Introduction
Netflix is one of the Big Tech companies that provides a streaming service that offers a wide variety of TV shows, movies, anime, documentaries, and more on thousands of internet-connected.
Netflix is available across many countries, and they offer different movies/shows to each country. It is important to take note of that they offer limited TV shows for some countries. For example, some Korean Dramas are only available in South Korea.
In this article, I will share my analysis of how their database would be structured. I will analyze their pages, such as:
I am a freshman at university, not a professional software engineer, so there could be a misinterpretation. It is my pleasure if you can leave some comments on how you would alter what I have done or which part I can make improvements.
Initial Thought Process
This is the brainstorming I have done. The first table to be created is the Film. Under the film, there are season table, episode table, trailers & teasers table, similar movies, etc. So, the foreign keys could be EPISODE_ID, LANG_ID, COUNTRY_ID, SEASON_ID, GENRE_ID, etc.
One thing I noticed at the brainstorming stage is that Big Tech companies like Netflix would value users' activities, such as how much time they spent on using their app. So, you will be able to notice that I included attributes for user activities.
Other than that, afilm must have a brief storyline, and each episode must have a brief storyline as well. Each film and its episode would have thumbnails as well.
Moreover, the actress can be managed by two tables. Actor and Cast Members. Each actor would have movies that they have participated, so the Actor table would have a CAST_MEMBER_ID as a foreign key.
Database Structure
Entity Relationship Diagram (ERD)
I converted the tables into the ERD to show the relationship between each entity.
Since Netflix would have many tables for their system, there are many entities, so the photo is a bit unclear to see. I am sorry about that.
What I learned
I learned how companies store users' data in their database and use it to enhance the user experience. For example, RESULT_EXISTS attribute in SearchResult table (right bottom corner) determines if the matching movie/TV show could be found. If you have used Netflix, you would encounter a situation where you cannot find a show. By analyzing the data in the RESULT_EXISTS attribute, Netflix can decide if they need to release a new show. They would want to do that if a million of users have searched it, and were not able to find the show.
Moreover, there are two attributes of the SearchResult table, which are EPISODE_CLICK_DATE and EPLISODE_EXIT_DATE. These two attributes store the data of when the user clicked on a certain episode/film and when they exited by searching. This allows Netflix to know how much time the user has remained on a certain page.
Now I can see how companies would make business decisions by looking at the data of the user activities. Nowadays, it is called big data.
Challenges
Netflix is used by people from different countries, hence, it has different a subscription price, available movie, language and policies. So, I had to create extra tables, such as country, subscriptionPrice, filmAvailableCountry, and filmLanguage.
It was challenging because I had never done anything like this before. However, it gave me a better idea of how services like Netflix would have such database structure. I can use this knowledge to create a better DB design for my next practice.
Additionals
While I was thinking about how their structure would be like, I got curious about how Netflix stores all the videos and handles a huge amount of traffic. Especially, videos require a large storage amount, and Netflix has millions of videos that have a quite long running time. So, I did some research.
Here is what I found:
Distributed File System (DFS): Netflix likely employs a distributed file system, such as the Hadoop Distributed File System (HDFS) or a custom-built solution. These file systems allow large files (such as videos) to be divided into smaller chunks and distributed across multiple servers and nodes.

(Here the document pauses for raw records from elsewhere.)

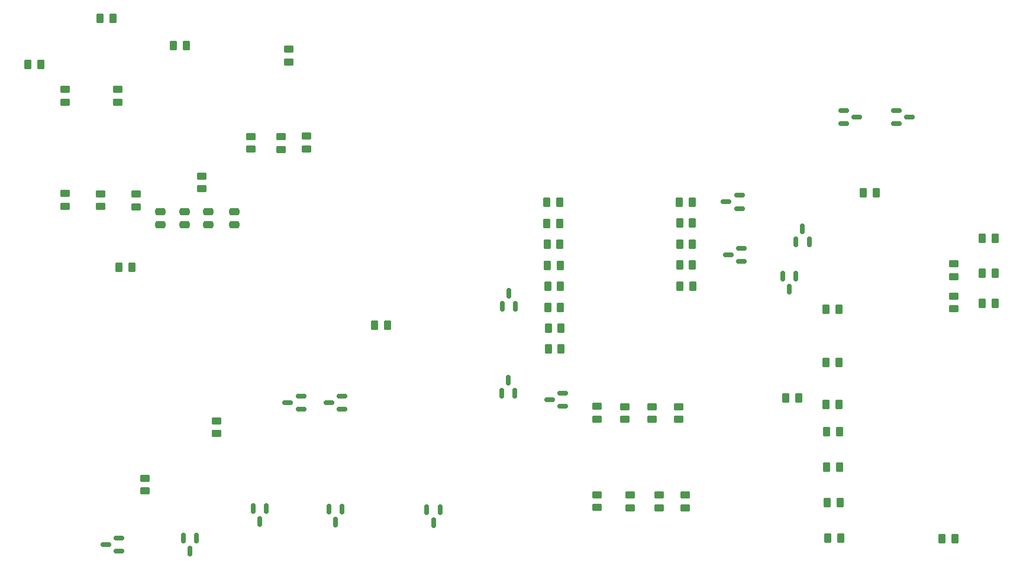
<source format=gbr>
%TF.GenerationSoftware,KiCad,Pcbnew,(6.0.9)*%
%TF.CreationDate,2022-12-05T20:20:54+01:00*%
%TF.ProjectId,projekt,70726f6a-656b-4742-9e6b-696361645f70,rev?*%
%TF.SameCoordinates,Original*%
%TF.FileFunction,Paste,Top*%
%TF.FilePolarity,Positive*%
%FSLAX46Y46*%
G04 Gerber Fmt 4.6, Leading zero omitted, Abs format (unit mm)*
G04 Created by KiCad (PCBNEW (6.0.9)) date 2022-12-05 20:20:54*
%MOMM*%
%LPD*%
G01*
G04 APERTURE LIST*
G04 Aperture macros list*
%AMRoundRect*
0 Rectangle with rounded corners*
0 $1 Rounding radius*
0 $2 $3 $4 $5 $6 $7 $8 $9 X,Y pos of 4 corners*
0 Add a 4 corners polygon primitive as box body*
4,1,4,$2,$3,$4,$5,$6,$7,$8,$9,$2,$3,0*
0 Add four circle primitives for the rounded corners*
1,1,$1+$1,$2,$3*
1,1,$1+$1,$4,$5*
1,1,$1+$1,$6,$7*
1,1,$1+$1,$8,$9*
0 Add four rect primitives between the rounded corners*
20,1,$1+$1,$2,$3,$4,$5,0*
20,1,$1+$1,$4,$5,$6,$7,0*
20,1,$1+$1,$6,$7,$8,$9,0*
20,1,$1+$1,$8,$9,$2,$3,0*%
G04 Aperture macros list end*
%ADD10RoundRect,0.250000X0.450000X-0.262500X0.450000X0.262500X-0.450000X0.262500X-0.450000X-0.262500X0*%
%ADD11RoundRect,0.250000X-0.262500X-0.450000X0.262500X-0.450000X0.262500X0.450000X-0.262500X0.450000X0*%
%ADD12RoundRect,0.250000X-0.450000X0.262500X-0.450000X-0.262500X0.450000X-0.262500X0.450000X0.262500X0*%
%ADD13RoundRect,0.150000X-0.587500X-0.150000X0.587500X-0.150000X0.587500X0.150000X-0.587500X0.150000X0*%
%ADD14RoundRect,0.150000X0.150000X-0.587500X0.150000X0.587500X-0.150000X0.587500X-0.150000X-0.587500X0*%
%ADD15RoundRect,0.250000X0.262500X0.450000X-0.262500X0.450000X-0.262500X-0.450000X0.262500X-0.450000X0*%
%ADD16RoundRect,0.150000X0.587500X0.150000X-0.587500X0.150000X-0.587500X-0.150000X0.587500X-0.150000X0*%
%ADD17RoundRect,0.150000X-0.150000X0.587500X-0.150000X-0.587500X0.150000X-0.587500X0.150000X0.587500X0*%
%ADD18RoundRect,0.250000X-0.475000X0.250000X-0.475000X-0.250000X0.475000X-0.250000X0.475000X0.250000X0*%
%ADD19RoundRect,0.250000X0.475000X-0.250000X0.475000X0.250000X-0.475000X0.250000X-0.475000X-0.250000X0*%
G04 APERTURE END LIST*
D10*
%TO.C,R4*%
X111887000Y-79601700D03*
X111887000Y-77776700D03*
%TD*%
D11*
%TO.C,R15*%
X140794100Y-86410800D03*
X142619100Y-86410800D03*
%TD*%
%TO.C,R17*%
X100763700Y-48539400D03*
X102588700Y-48539400D03*
%TD*%
%TO.C,R23*%
X100941500Y-66522600D03*
X102766500Y-66522600D03*
%TD*%
D12*
%TO.C,R37*%
X31851600Y-47245900D03*
X31851600Y-49070900D03*
%TD*%
D11*
%TO.C,R14*%
X140895700Y-91541600D03*
X142720700Y-91541600D03*
%TD*%
%TO.C,R22*%
X100890700Y-63550800D03*
X102715700Y-63550800D03*
%TD*%
D12*
%TO.C,R28*%
X158978600Y-61952500D03*
X158978600Y-63777500D03*
%TD*%
D11*
%TO.C,R20*%
X100839900Y-57556400D03*
X102664900Y-57556400D03*
%TD*%
D12*
%TO.C,R45*%
X58394600Y-39092500D03*
X58394600Y-40917500D03*
%TD*%
D13*
%TO.C,D7*%
X150725900Y-35397400D03*
X150725900Y-37297400D03*
X152600900Y-36347400D03*
%TD*%
D12*
%TO.C,R35*%
X41986200Y-47347500D03*
X41986200Y-49172500D03*
%TD*%
%TO.C,R12*%
X31826200Y-32361500D03*
X31826200Y-34186500D03*
%TD*%
D14*
%TO.C,D10*%
X136387800Y-54201300D03*
X138287800Y-54201300D03*
X137337800Y-52326300D03*
%TD*%
D15*
%TO.C,R30*%
X159129100Y-96672400D03*
X157304100Y-96672400D03*
%TD*%
D12*
%TO.C,R7*%
X120573800Y-90451300D03*
X120573800Y-92276300D03*
%TD*%
D15*
%TO.C,R46*%
X142542900Y-63804800D03*
X140717900Y-63804800D03*
%TD*%
D16*
%TO.C,D11*%
X128597900Y-57007800D03*
X128597900Y-55107800D03*
X126722900Y-56057800D03*
%TD*%
D11*
%TO.C,R11*%
X140692500Y-77495400D03*
X142517500Y-77495400D03*
%TD*%
D17*
%TO.C,D12*%
X50632400Y-96623900D03*
X48732400Y-96623900D03*
X49682400Y-98498900D03*
%TD*%
D15*
%TO.C,R9*%
X164894900Y-63017400D03*
X163069900Y-63017400D03*
%TD*%
D11*
%TO.C,R18*%
X100763700Y-51536600D03*
X102588700Y-51536600D03*
%TD*%
D17*
%TO.C,D8*%
X136408200Y-59108100D03*
X134508200Y-59108100D03*
X135458200Y-60983100D03*
%TD*%
D12*
%TO.C,R5*%
X116840000Y-90425900D03*
X116840000Y-92250900D03*
%TD*%
D17*
%TO.C,D16*%
X85481200Y-92534500D03*
X83581200Y-92534500D03*
X84531200Y-94409500D03*
%TD*%
D11*
%TO.C,R13*%
X140971900Y-96647000D03*
X142796900Y-96647000D03*
%TD*%
D16*
%TO.C,D1*%
X102994700Y-77759600D03*
X102994700Y-75859600D03*
X101119700Y-76809600D03*
%TD*%
D11*
%TO.C,R44*%
X146026500Y-47193200D03*
X147851500Y-47193200D03*
%TD*%
D15*
%TO.C,R27*%
X164894900Y-58648600D03*
X163069900Y-58648600D03*
%TD*%
D11*
%TO.C,R53*%
X36831900Y-22199600D03*
X38656900Y-22199600D03*
%TD*%
D12*
%TO.C,R49*%
X43256200Y-88038300D03*
X43256200Y-89863300D03*
%TD*%
D10*
%TO.C,R29*%
X158978600Y-59154700D03*
X158978600Y-57329700D03*
%TD*%
D15*
%TO.C,R47*%
X142542900Y-71424800D03*
X140717900Y-71424800D03*
%TD*%
D10*
%TO.C,R32*%
X63804800Y-28446100D03*
X63804800Y-26621100D03*
%TD*%
D12*
%TO.C,R33*%
X62738000Y-39117900D03*
X62738000Y-40942900D03*
%TD*%
D10*
%TO.C,R51*%
X39344600Y-34186500D03*
X39344600Y-32361500D03*
%TD*%
D18*
%TO.C,C4*%
X56032400Y-49875400D03*
X56032400Y-51775400D03*
%TD*%
D10*
%TO.C,R8*%
X119634000Y-79627100D03*
X119634000Y-77802100D03*
%TD*%
D14*
%TO.C,D3*%
X94350800Y-63446900D03*
X96250800Y-63446900D03*
X95300800Y-61571900D03*
%TD*%
D11*
%TO.C,R41*%
X119737500Y-54533800D03*
X121562500Y-54533800D03*
%TD*%
D19*
%TO.C,C1*%
X45466000Y-51775400D03*
X45466000Y-49875400D03*
%TD*%
D15*
%TO.C,R25*%
X41374700Y-57810400D03*
X39549700Y-57810400D03*
%TD*%
D11*
%TO.C,R24*%
X100941500Y-69545200D03*
X102766500Y-69545200D03*
%TD*%
D10*
%TO.C,R2*%
X107899200Y-79576300D03*
X107899200Y-77751300D03*
%TD*%
D12*
%TO.C,R34*%
X51409600Y-44756700D03*
X51409600Y-46581700D03*
%TD*%
D11*
%TO.C,R50*%
X47322100Y-26111200D03*
X49147100Y-26111200D03*
%TD*%
D18*
%TO.C,C2*%
X48895000Y-49850000D03*
X48895000Y-51750000D03*
%TD*%
D15*
%TO.C,R38*%
X77925300Y-66116200D03*
X76100300Y-66116200D03*
%TD*%
D12*
%TO.C,R1*%
X107950000Y-90400500D03*
X107950000Y-92225500D03*
%TD*%
%TO.C,R3*%
X112699800Y-90425900D03*
X112699800Y-92250900D03*
%TD*%
D11*
%TO.C,R21*%
X100865300Y-60528200D03*
X102690300Y-60528200D03*
%TD*%
D12*
%TO.C,R36*%
X36906200Y-47296700D03*
X36906200Y-49121700D03*
%TD*%
D10*
%TO.C,R6*%
X115798600Y-79627100D03*
X115798600Y-77802100D03*
%TD*%
D17*
%TO.C,D15*%
X60614600Y-92382100D03*
X58714600Y-92382100D03*
X59664600Y-94257100D03*
%TD*%
D11*
%TO.C,R16*%
X140794100Y-81381600D03*
X142619100Y-81381600D03*
%TD*%
D16*
%TO.C,D4*%
X71422500Y-78191400D03*
X71422500Y-76291400D03*
X69547500Y-77241400D03*
%TD*%
D14*
%TO.C,D2*%
X94274600Y-75842100D03*
X96174600Y-75842100D03*
X95224600Y-73967100D03*
%TD*%
D11*
%TO.C,R39*%
X119712100Y-48514000D03*
X121537100Y-48514000D03*
%TD*%
D12*
%TO.C,R48*%
X53467000Y-79834100D03*
X53467000Y-81659100D03*
%TD*%
D15*
%TO.C,R10*%
X136777100Y-76581000D03*
X134952100Y-76581000D03*
%TD*%
D11*
%TO.C,R19*%
X100789100Y-54533800D03*
X102614100Y-54533800D03*
%TD*%
%TO.C,R52*%
X26496000Y-28778200D03*
X28321000Y-28778200D03*
%TD*%
%TO.C,R43*%
X119788300Y-60553600D03*
X121613300Y-60553600D03*
%TD*%
D15*
%TO.C,R26*%
X164894900Y-53644800D03*
X163069900Y-53644800D03*
%TD*%
D11*
%TO.C,R40*%
X119737500Y-51511200D03*
X121562500Y-51511200D03*
%TD*%
D17*
%TO.C,D14*%
X71460400Y-92483700D03*
X69560400Y-92483700D03*
X70510400Y-94358700D03*
%TD*%
D16*
%TO.C,D9*%
X128293100Y-49413200D03*
X128293100Y-47513200D03*
X126418100Y-48463200D03*
%TD*%
%TO.C,D13*%
X39494700Y-98511400D03*
X39494700Y-96611400D03*
X37619700Y-97561400D03*
%TD*%
%TO.C,D5*%
X65555100Y-78191400D03*
X65555100Y-76291400D03*
X63680100Y-77241400D03*
%TD*%
D18*
%TO.C,C3*%
X52324000Y-49875400D03*
X52324000Y-51775400D03*
%TD*%
D13*
%TO.C,D6*%
X143232900Y-35372000D03*
X143232900Y-37272000D03*
X145107900Y-36322000D03*
%TD*%
D11*
%TO.C,R42*%
X119737500Y-57531000D03*
X121562500Y-57531000D03*
%TD*%
D12*
%TO.C,R31*%
X66344800Y-39067100D03*
X66344800Y-40892100D03*
%TD*%
M02*

</source>
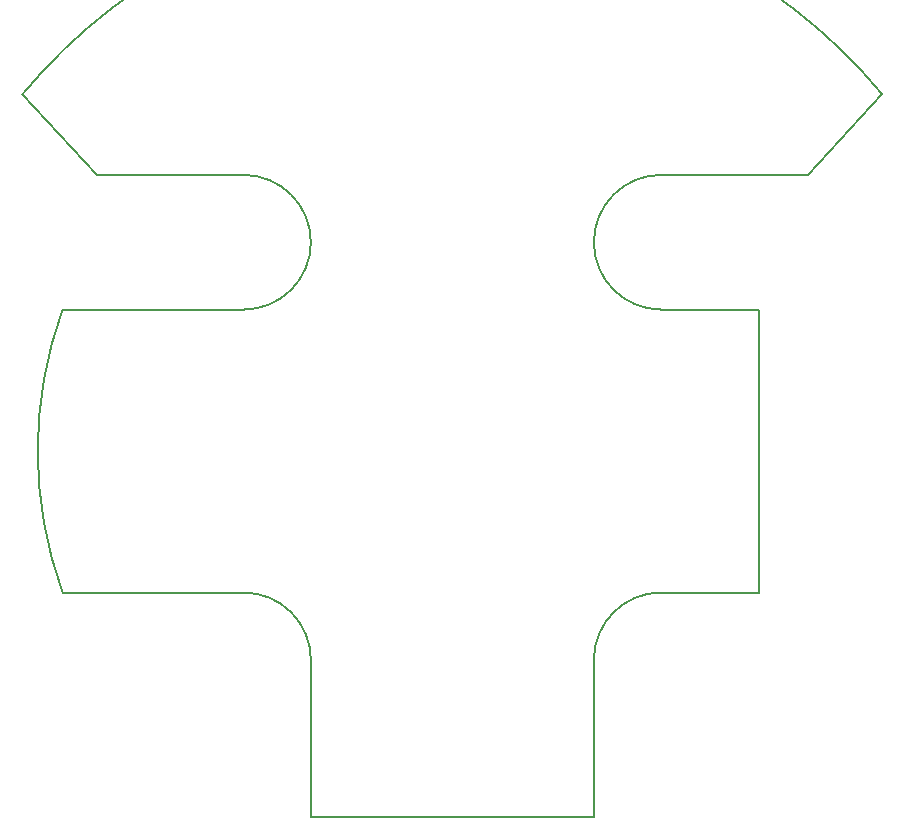
<source format=gm1>
G04 #@! TF.GenerationSoftware,KiCad,Pcbnew,7.0.1-3b83917a11~172~ubuntu22.04.1*
G04 #@! TF.CreationDate,2023-08-11T16:57:34+02:00*
G04 #@! TF.ProjectId,io_coupling_MCU_enhanced,696f5f63-6f75-4706-9c69-6e675f4d4355,rev?*
G04 #@! TF.SameCoordinates,Original*
G04 #@! TF.FileFunction,Profile,NP*
%FSLAX46Y46*%
G04 Gerber Fmt 4.6, Leading zero omitted, Abs format (unit mm)*
G04 Created by KiCad (PCBNEW 7.0.1-3b83917a11~172~ubuntu22.04.1) date 2023-08-11 16:57:34*
%MOMM*%
%LPD*%
G01*
G04 APERTURE LIST*
G04 #@! TA.AperFunction,Profile*
%ADD10C,0.150000*%
G04 #@! TD*
G04 APERTURE END LIST*
D10*
X-17680000Y11980002D02*
G75*
G03*
X-17680000Y23379996I0J5699997D01*
G01*
X-17680000Y11980002D02*
X-33000000Y11980002D01*
X11980000Y-17680000D02*
X11980000Y-31000000D01*
X-32999998Y11980002D02*
G75*
G03*
X-32999999Y-11980000I32999995J-11980002D01*
G01*
X17680000Y11979998D02*
X26000000Y11979998D01*
X17680000Y-11980000D02*
X26000000Y-11980000D01*
X36399997Y30199998D02*
G75*
G03*
X-36399998Y30199998I-36399997J-30199998D01*
G01*
X-11980000Y-17680000D02*
X-11980000Y-31000000D01*
X17680000Y23380002D02*
G75*
G03*
X17680000Y11979998I0J-5700002D01*
G01*
X-30100000Y23380000D02*
X-17680000Y23380000D01*
X17680000Y-11980000D02*
G75*
G03*
X11980000Y-17680000I0J-5700000D01*
G01*
X26000000Y11979998D02*
X26000000Y-11980000D01*
X-11980000Y-17680000D02*
G75*
G03*
X-17680000Y-11980000I-5699999J1D01*
G01*
X-17680000Y-11980000D02*
X-33000000Y-11980000D01*
X36399999Y30199999D02*
X30100000Y23380000D01*
X11980000Y-31000000D02*
X-11980000Y-31000000D01*
X-36399999Y30199999D02*
X-30100000Y23380000D01*
X30100000Y23380000D02*
X17680000Y23380002D01*
M02*

</source>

Content Distribution Network (CDN): You might have heard of this term. CDNs consist of geographically distributed servers strategically placed in data centers across different regions. How this works is.. when a user requests a video, the CDN identifies the closest servers around the user. This reduces latency and improves video streaming performance.
Caching: Caching refers to saving the frequently visited or watched videos, so that the user does not need to download it every time. Caching is also often used for websites. The browser will cache the website that you frequently visit. Caching can result in reducing the load on the database and improves streaming performance by serving content from local storage.